A fourth reason, obvious but unspoken, is that homeschooled kids have more time and availability to make stuff for the family vlog. In this respect, power sharenters may homeschool for the same reason that schools in farming communities used to close down during spring planting and fall harvests: so that the kids could stay home and work.
The social-media ascent of the religious-conservative “trad wife,” and of the von Trapp-size brood skipping blondly behind her, is inextricable from the material conditions necessary for a typical family-vlogging operation, in which a stay-at-home mother is the main producer-director and, ideally, adds fresh infants to her cast of characters on a roughly biennial schedule. (Several of Latifi’s sources in the family-vlogging industry believe, incredibly or not, that some sharenters “are explicitly choosing to have more children for brand deals.”) In its specific appeal to evangelical Christian and Mormon communities, including the semi-apostates of what’s often referred to as MomTok, mommy vlogging has striking parallels with multilevel marketing: both industries offer money-making opportunities that are supposedly compatible with traditional homemaking, and both demand constant leveraging of personal relationships in order to achieve and sustain success.
What makes sharenting far more ominous, of course, is that its practitioners must chase the mood swings of the social-media algorithm if they want to extract maximum value from family life. Positive pregnancy tests and squishy newborns usually deliver strong returns. So does footage of a child in physical or emotional pain. As a lower-tier mommy vlogger tells Latifi, “The videos that got the most eyes on them are the ones that had the bloody noses, or the broken arms, or the emergency room visit, or whatever.” One of the pinned posts on the Instagram page of Jamie Otis Hehner (a million followers) is a video of her toddler son suffering a febrile seizure as one of his siblings sobs in the background.
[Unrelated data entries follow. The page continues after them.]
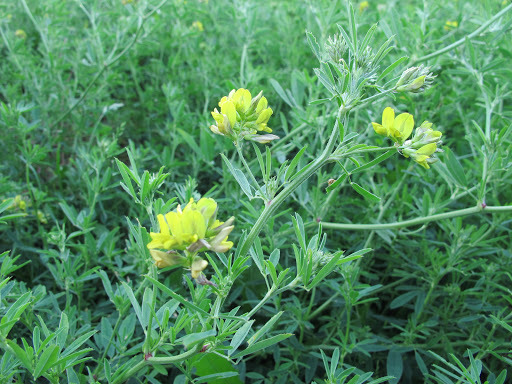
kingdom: Plantae
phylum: Tracheophyta
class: Magnoliopsida
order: Fabales
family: Fabaceae
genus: Medicago
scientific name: Medicago falcata
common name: Sickle medick
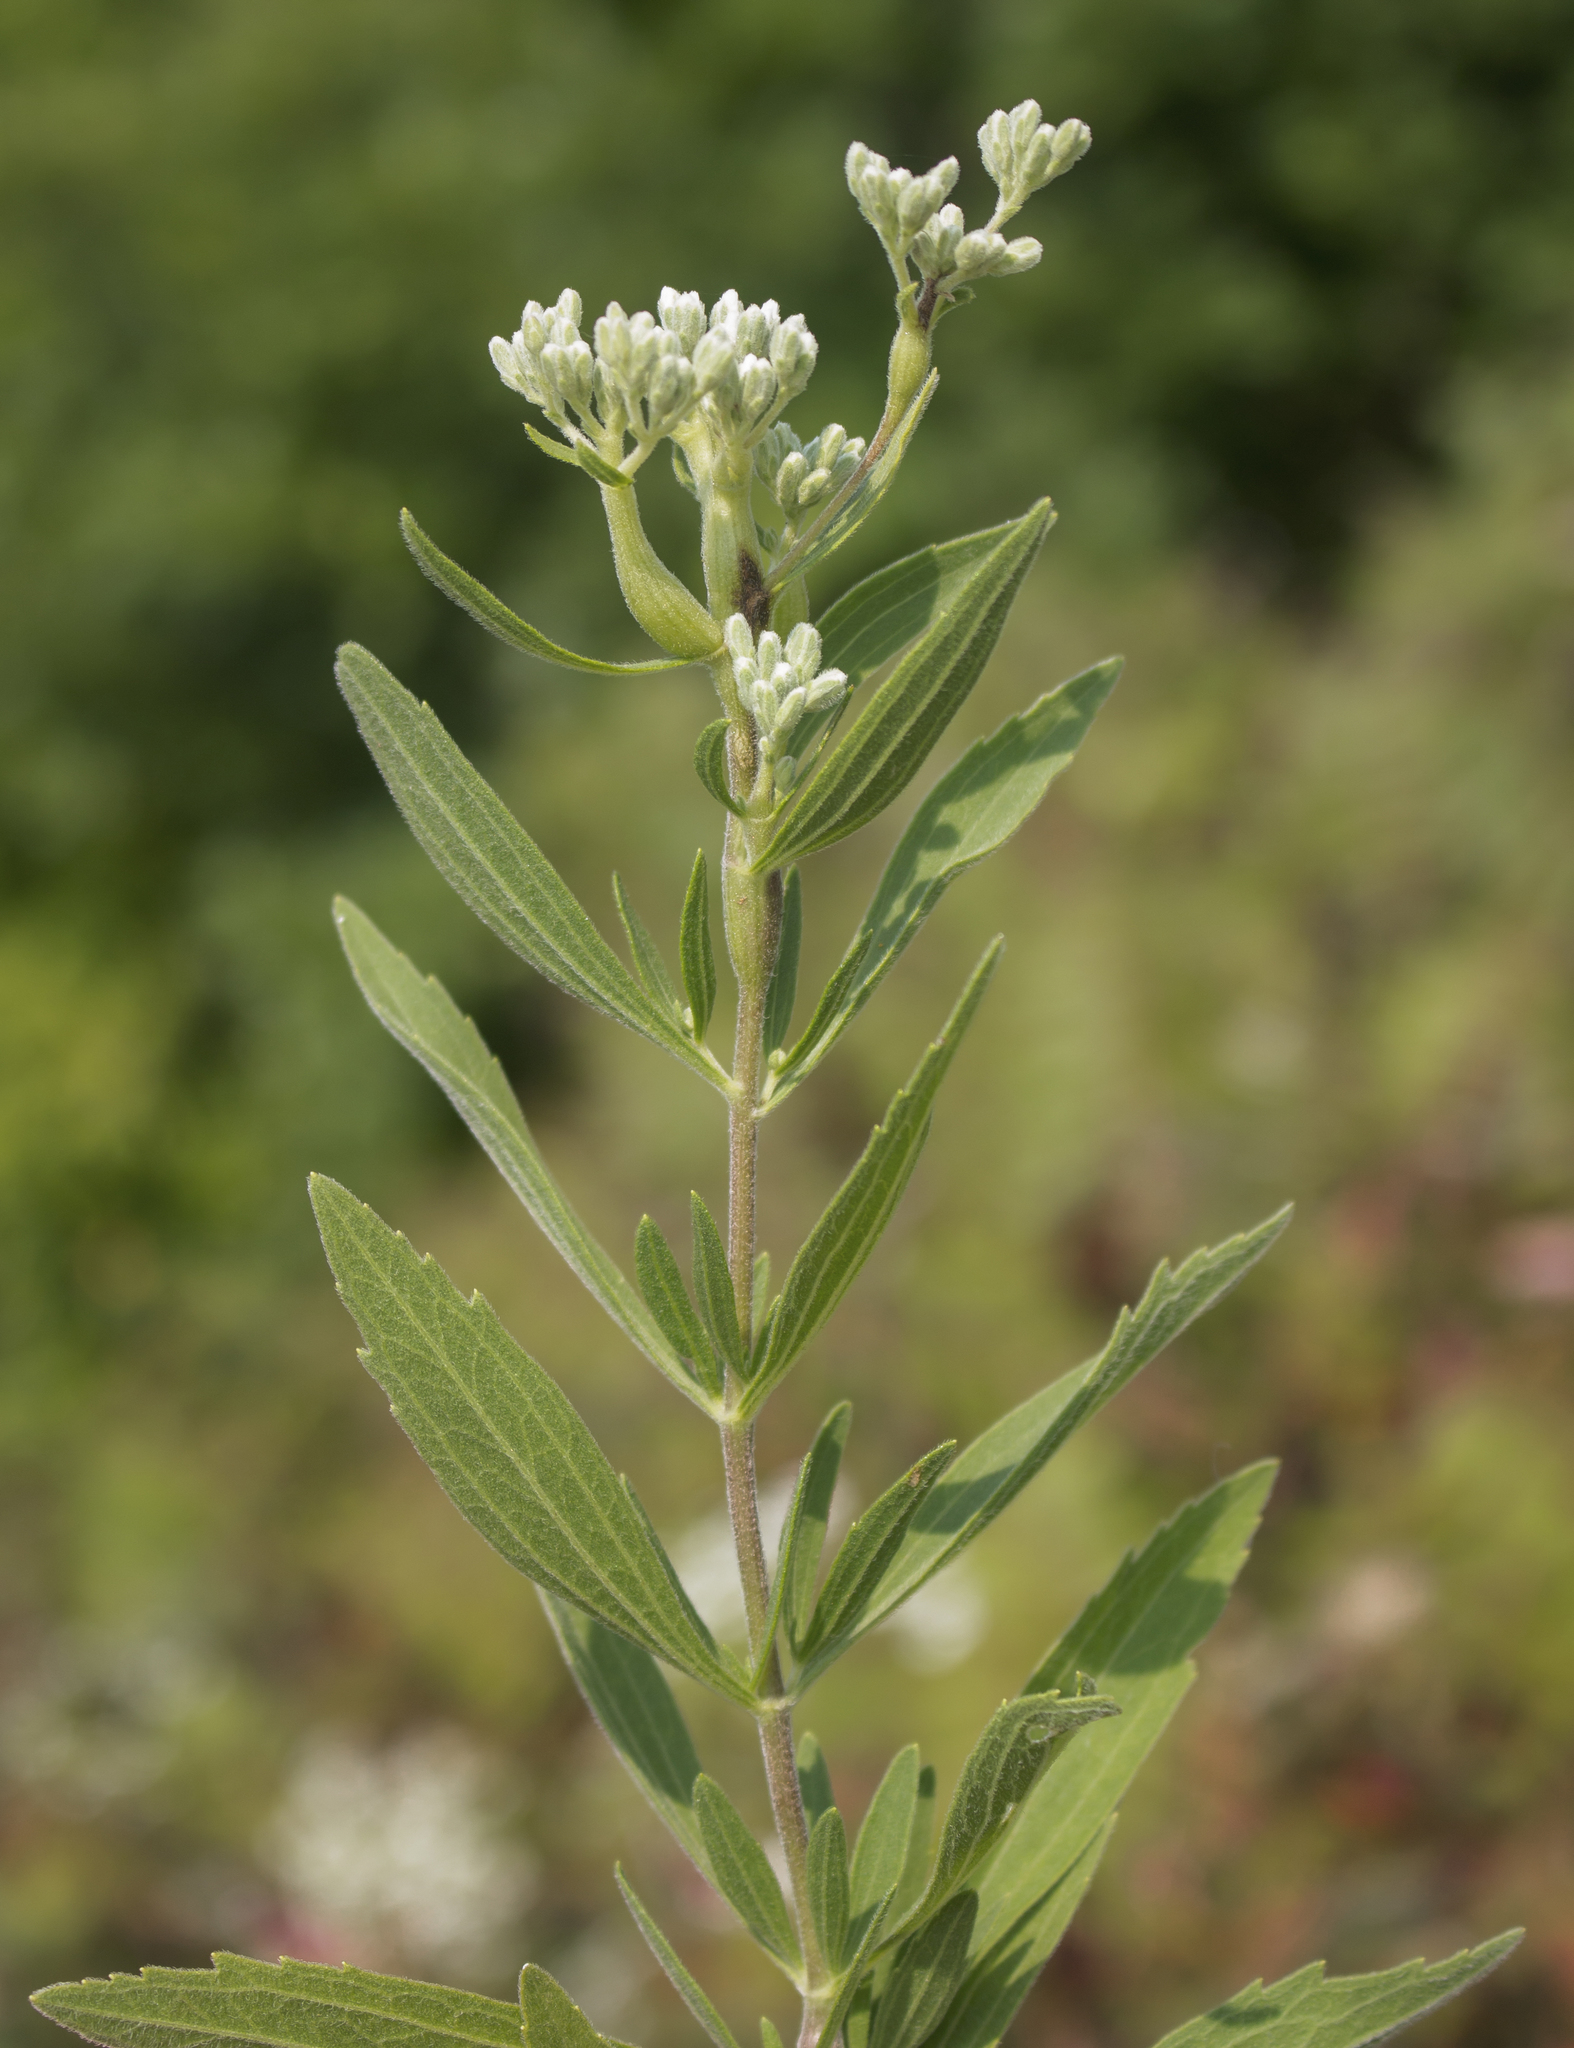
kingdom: Plantae
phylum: Tracheophyta
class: Magnoliopsida
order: Asterales
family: Asteraceae
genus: Eupatorium
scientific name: Eupatorium altissimum
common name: Tall thoroughwort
The abundant risks and perverse incentives of the sharenting industry have, in recent years, inspired some well-meaning legislation. In 2023, Illinois became the first state to pass a law explicitly intended to safeguard the earnings of kidfluencers, requiring that a percentage of profits from monetized content be placed in a trust until the child reaches the age of eighteen. Since then, several more states—including the nation’s two busiest sharenting hubs, Utah and California—have either passed new laws or amended existing ones to similar ends, extending the same protections to the child stars of social media that have long been in place for their counterparts in film and television.